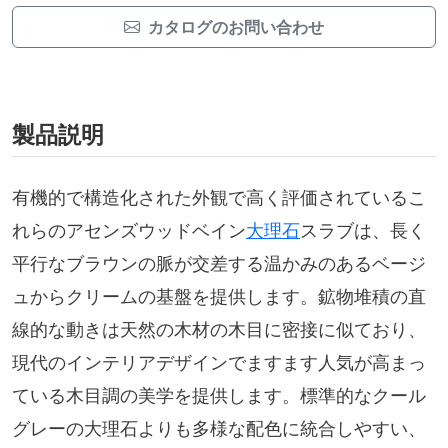
カタログのお問い合わせ
製品説明
有機的で構造化された外観で高く評価されているこ
れらのアセンズウッドベイン
大理石
スラブは、長く
平行なブラウンの脈が交差する温かみのあるベージ
ュからクリームの基盤を提供します。鉱物堆積の直
線的な動きは天然の木材の木目に密接に似ており、
現代のインテリアデザインでますます人気が高まっ
ている木目調の美学を提供します。標準的なクール
グレーの大理石よりも多様な配色に統合しやすい、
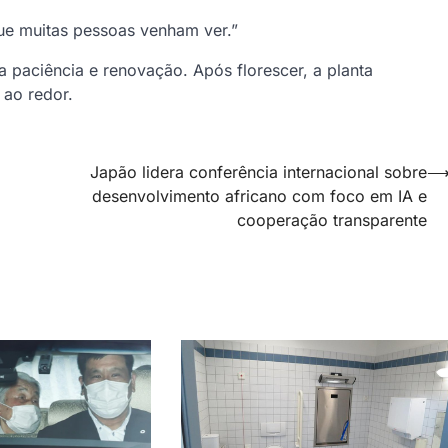
que muitas pessoas venham ver.”
 paciência e renovação. Após florescer, a planta
ao redor.
Japão lidera conferência internacional sobre
desenvolvimento africano com foco em IA e
cooperação transparente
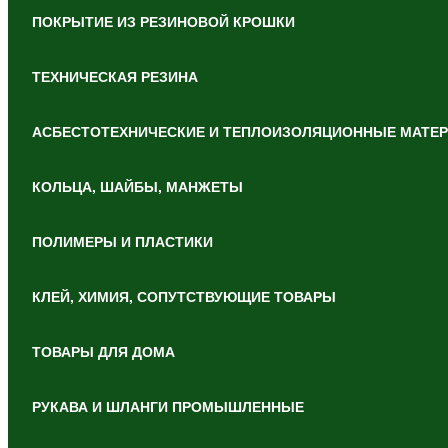
ПОКРЫТИЕ ИЗ РЕЗИНОВОЙ КРОШКИ
ТЕХНИЧЕСКАЯ РЕЗИНА
АСБЕСТОТЕХНИЧЕСКИЕ И ТЕПЛОИЗОЛЯЦИОННЫЕ МАТЕ
КОЛЬЦА, ШАЙБЫ, МАНЖЕТЫ
ПОЛИМЕРЫ И ПЛАСТИКИ
КЛЕЙ, ХИМИЯ, СОПУТСТВУЮЩИЕ ТОВАРЫ
ТОВАРЫ ДЛЯ ДОМА
РУКАВА И ШЛАНГИ ПРОМЫШЛЕННЫЕ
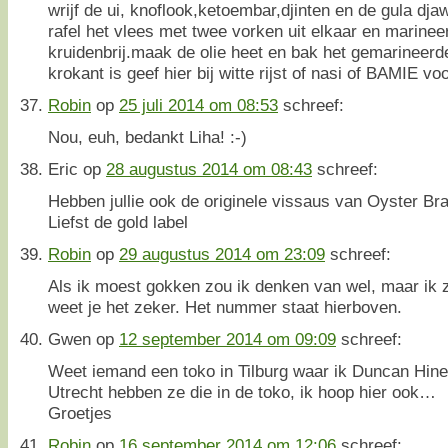
wrijf de ui, knoflook,ketoembar,djinten en de gula djaw
rafel het vlees met twee vorken uit elkaar en marineer 
kruidenbrij.maak de olie heet en bak het gemarineerde 
krokant is geef hier bij witte rijst of nasi of BAMIE v
Robin
op
25 juli 2014 om 08:53
schreef:
Nou, euh, bedankt Liha! :-)
Eric
op
28 augustus 2014 om 08:43
schreef:
Hebben jullie ook de originele vissaus van Oyster Br
Liefst de gold label
Robin
op
29 augustus 2014 om 23:09
schreef:
Als ik moest gokken zou ik denken van wel, maar ik 
weet je het zeker. Het nummer staat hierboven.
Gwen
op
12 september 2014 om 09:09
schreef:
Weet iemand een toko in Tilburg waar ik Duncan Hin
Utrecht hebben ze die in de toko, ik hoop hier ook…
Groetjes
Robin
op
16 september 2014 om 12:06
schreef:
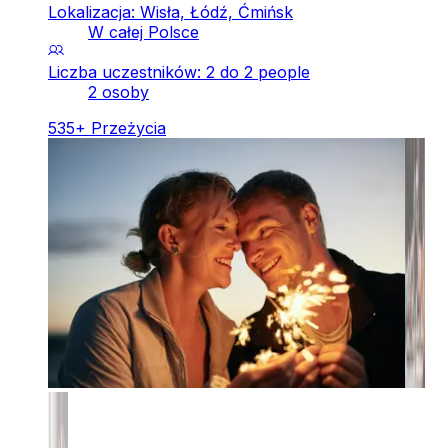
Lokalizacja: Wisła, Łódź, Ćmińsk
W całej Polsce
Liczba uczestników: 2 do 2 people
2 osoby
535
+
Przeżycia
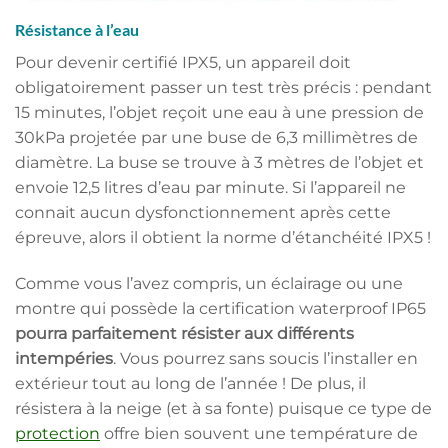
Résistance à l’eau
Pour devenir certifié IPX5, un appareil doit
obligatoirement passer un test très précis : pendant
15 minutes, l’objet reçoit une eau à une pression de
30kPa projetée par une buse de 6,3 millimètres de
diamètre. La buse se trouve à 3 mètres de l’objet et
envoie 12,5 litres d’eau par minute. Si l’appareil ne
connait aucun dysfonctionnement après cette
épreuve, alors il obtient la norme d’étanchéité IPX5 !
Comme vous l’avez compris, un éclairage ou une
montre qui possède la certification waterproof IP65
pourra parfaitement résister aux différents
intempéries
. Vous pourrez sans soucis l’installer en
extérieur tout au long de l’année ! De plus, il
résistera à la neige (et à sa fonte) puisque ce type de
protection
offre bien souvent une température de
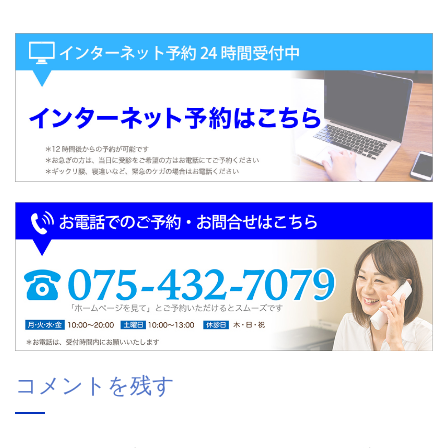
コメントを残す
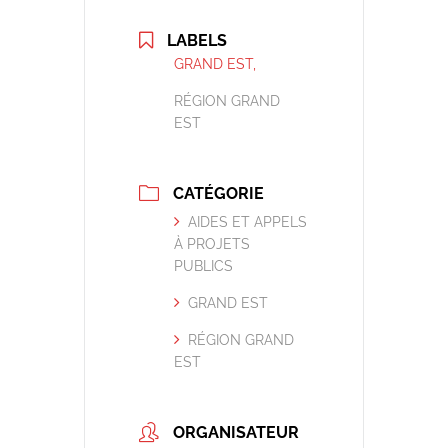
LABELS
GRAND EST,
RÉGION GRAND
EST
CATÉGORIE
AIDES ET APPELS
À PROJETS
PUBLICS
GRAND EST
RÉGION GRAND
EST
ORGANISATEUR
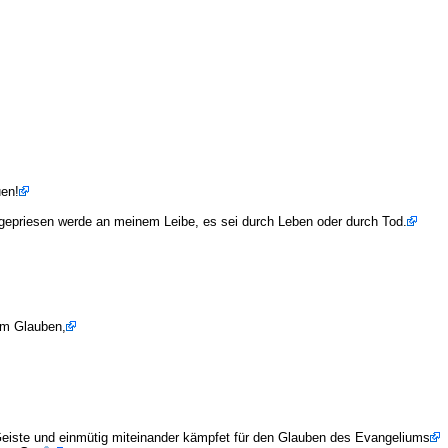
uen!
chgepriesen werde an meinem Leibe, es sei durch Leben oder durch Tod.
 im Glauben,
 Geiste und einmütig miteinander kämpfet für den Glauben des Evangeliums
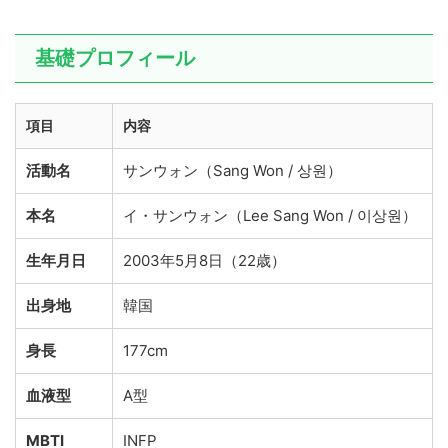
基礎プロフィール
項目
内容
活動名
サンウォン（Sang Won / 상원）
本名
イ・サンウォン（Lee Sang Won / 이상원）
生年月日
2003年5月8日（22歳）
出身地
韓国
身長
177cm
血液型
A型
MBTI
INFP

▶ _Task requirements_: In the records above, transcribe exactly the lines from the one containing "Nou, euh, bedankt Liha! :-)" through the last line, both included, and skip the pictures.

▶ _Answer to this task_:
Nou, euh, bedankt Liha! :-)
Eric
op
28 augustus 2014 om 08:43
schreef:
Hebben jullie ook de originele vissaus van Oyster Br
Liefst de gold label
Robin
op
29 augustus 2014 om 23:09
schreef:
Als ik moest gokken zou ik denken van wel, maar ik 
weet je het zeker. Het nummer staat hierboven.
Gwen
op
12 september 2014 om 09:09
schreef:
Weet iemand een toko in Tilburg waar ik Duncan Hin
Utrecht hebben ze die in de toko, ik hoop hier ook…
Groetjes
Robin
op
16 september 2014 om 12:06
schreef:
Lokalizacja: Wisła, Łódź, Ćmińsk
W całej Polsce
Liczba uczestników: 2 do 2 people
2 osoby
535
+
Przeżycia
Résistance à l’eau
Pour devenir certifié IPX5, un appareil doit
obligatoirement passer un test très précis : pendant
15 minutes, l’objet reçoit une eau à une pression de
30kPa projetée par une buse de 6,3 millimètres de
diamètre. La buse se trouve à 3 mètres de l’objet et
envoie 12,5 litres d’eau par minute. Si l’appareil ne
connait aucun dysfonctionnement après cette
épreuve, alors il obtient la norme d’étanchéité IPX5 !
Comme vous l’avez compris, un éclairage ou une
montre qui possède la certification waterproof IP65
pourra parfaitement résister aux différents
intempéries
. Vous pourrez sans soucis l’installer en
extérieur tout au long de l’année ! De plus, il
résistera à la neige (et à sa fonte) puisque ce type de
protection
offre bien souvent une température de
コメントを残す
LABELS
GRAND EST,
RÉGION GRAND
EST
CATÉGORIE
AIDES ET APPELS
À PROJETS
PUBLICS
GRAND EST
RÉGION GRAND
EST
ORGANISATEUR
uen!
chgepriesen werde an meinem Leibe, es sei durch Leben oder durch Tod.
 im Glauben,
 Geiste und einmütig miteinander kämpfet für den Glauben des Evangeliums
基礎プロフィール
項目
内容
活動名
サンウォン（Sang Won / 상원）
本名
イ・サンウォン（Lee Sang Won / 이상원）
生年月日
2003年5月8日（22歳）
出身地
韓国
身長
177cm
血液型
A型
MBTI
INFP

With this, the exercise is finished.